Tag Archives: nurses

Pranks in Hospital

My mother and informant, KK, meets up with her friends from high school about once a month.  They call themselves “club.”  I was home when KK hosted “club” and listened to her and her friends, several of whom are nurses, swap stories about their shifts when working in a hospital.

KK and her friends were working the night shift in the hospital on the oncology floor.  It was probably 1993.

KK and her friends decided they wanted to entertain one of their patients.  Their patient was an 18 year old man hospitalized with leukemia.  KK said, “We wanted to make him happy.”   KK explained that the patient was always up late because his friends would come visit him late at night.

In order to cheer him up, KK and her friends stuffed their chests with pillows, barged into his room, and sang Jimmy Soul’s “If You Wanna Be Happy” and Cher’s “The Shoop Shoop Song (It’s in His Kiss).”  They called themselves “The Boobettes.”  “And of course he laughed like crazy.  He loved it,” KK said.

KK and her friend’s prank reveals what nurses do that lies outside of their job description.  Rather than being a rite of passage, her skit demonstrates a kind of compassion that often seems to accompany nurses.

Nurses in Suits on Halloween

My mother and informant, KK, meets up with her friends from high school about once a month.  They call themselves “club.”  I was home when KK hosted “club” and listened to her and her friends, several of whom are nurses, swap stories about their shifts when working in a hospital.

On Halloween my informant, KK and her friend, both nurses, dressed up in suits when working the night shift at the hospital in the early 1990s.  Arthur Anderson Consulting had recently come into the hospital and “told the nurses how they should do their job.” From KK’s tone of voice it was clear that she and her friend thought it absurd that a consulting group could come in and tell the staff how to do their job when they had no medical education.

The patients that KK and her friend visited found their costumes amusing.  The administration and staff of the hospital did not really react because it was not too busy at night.

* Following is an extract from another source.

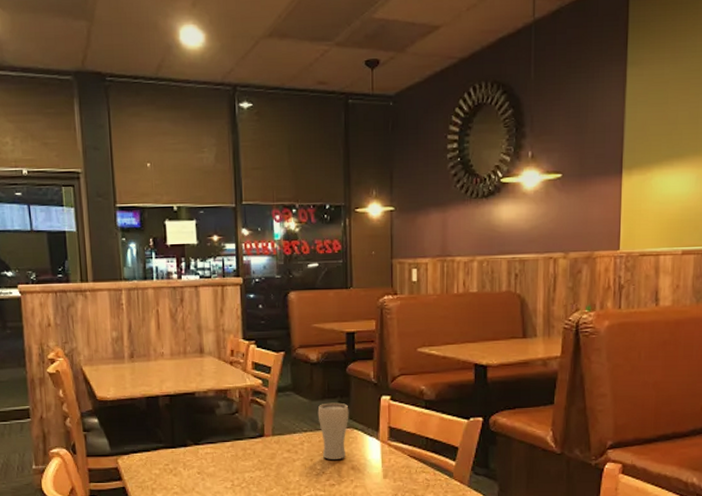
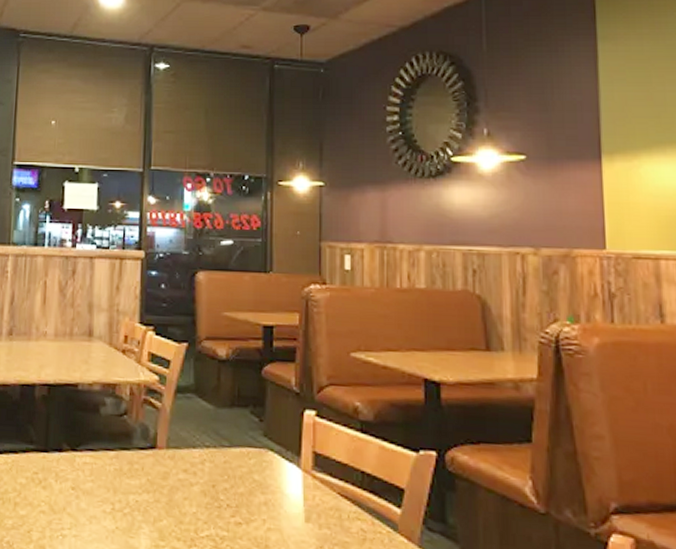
drinking glass: present [317,402,349,460] -> none [224,412,263,490]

So it seems as if my informant and her friend were using Halloween as an excuse to mock the consultants and hospital administration for hiring Arthur Anderson.  This is typical with Halloween celebrations.  At Halloween, it is appropriate to act differently than one would in normal life.  KK and her friend became what they are not.  In doing so, they poked fun at the Arthur Anderson employees who, ironically, became someone they are not when they consulted a hospital without medical know-how.